Kullanmıyorlar pek. Mesela Karadeniz seferleri olması gerekirdi. Deniz yoluyla yolcu taşınmıyor Türkiye’de. Otomobiller, kamyonlar, otobüsler... Bizim millet otobüsü tercih ediyor. Limanların, rıhtımların iyi olması lazım, insanları çekmesi lazım. Deniz izciliği yok Türkiye’de. Başlangıçta oradan heves edilir, oradan denizci yetişir. Milli Eğitim’de denizcilik kulüpleri olması lazım, halka deniz sevgisinin aşılanması gerekir. Sahillerde denizi seven, denizle uğraşan insanlar var, Karadeniz’de filan. İstenirse o insanlardan bayağı bir kadro oluşturulabilir.

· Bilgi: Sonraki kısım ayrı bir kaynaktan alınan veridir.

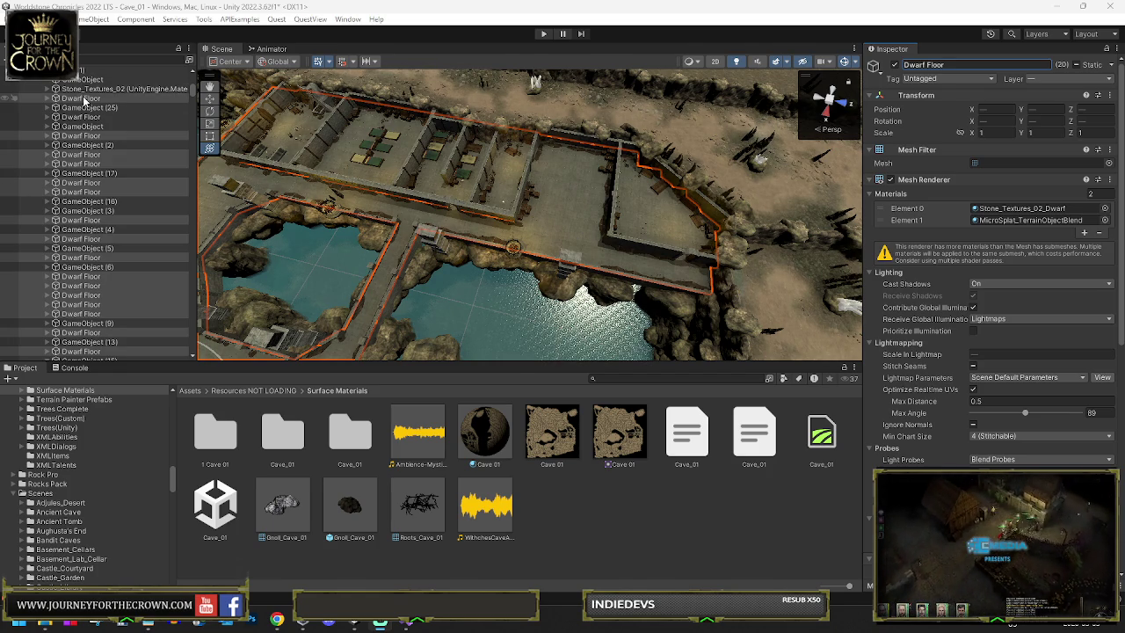
pyautogui.moveTo(317, 167); pyautogui.dragTo(351, 149)
pyautogui.press('f')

-Sizce Türkiye nasıl denizcileşir?

Ekonomi bakımından... Bir kere planlı bir ekonomi olursa, denizin fonksiyonu nedir belirli olur, ona göre bir denizcilik politikası yapılabilir. Gemi inşanın, arkeolojinin hepsinin birden düşünülmesi gerekir. Planın olması gerekir. Bir kere devletçilik olmadığı için her şey özele bırakıldı. Devletin kendisinin yapması gerekirken, olmadı. Bazı aileler var, onların parasıyla ticaret yapılıyor. Taşımanın denize mümkün olduğu kadar aktarılması gerekir, en ucuz taşıma o. Köprüler yapılacak diye yollar yapılıyor, liman yapılmıyor. İstanbul’un hâlâ büyük, canlı bir gemisi yok. Karadaki müze gemileri sevmiyorum, yüzen gemiler, müze gemiler olması lazım. Nusret gemisini şimdi öyle yaptılar. Kamplar kurulabilir, tatillerde, deniz kıyısında. Gençler kıyıları tanımalı. Haliç ve çevresi bir deniz parkı haline getirilmeli, Kasımpaşa; orası denizcilere ait bir alan. Deniz cahiliyiz ama bu yenilmeyecek bir şey değil, hâlâ mümkündür. Denizcilik öyle oyuncak değildir, denizcinin yetişmesi zaman alır. Eğitim, birikim, tecrübe. Medeniyetin en önemli başlangıç noktasıdır denizcilik. Böyle bir coğrafyada denizci olmadan yaşanmaz. Denizi sevmek lazım, kullanmak lazım. Türkiye bunu yapmıyor ama.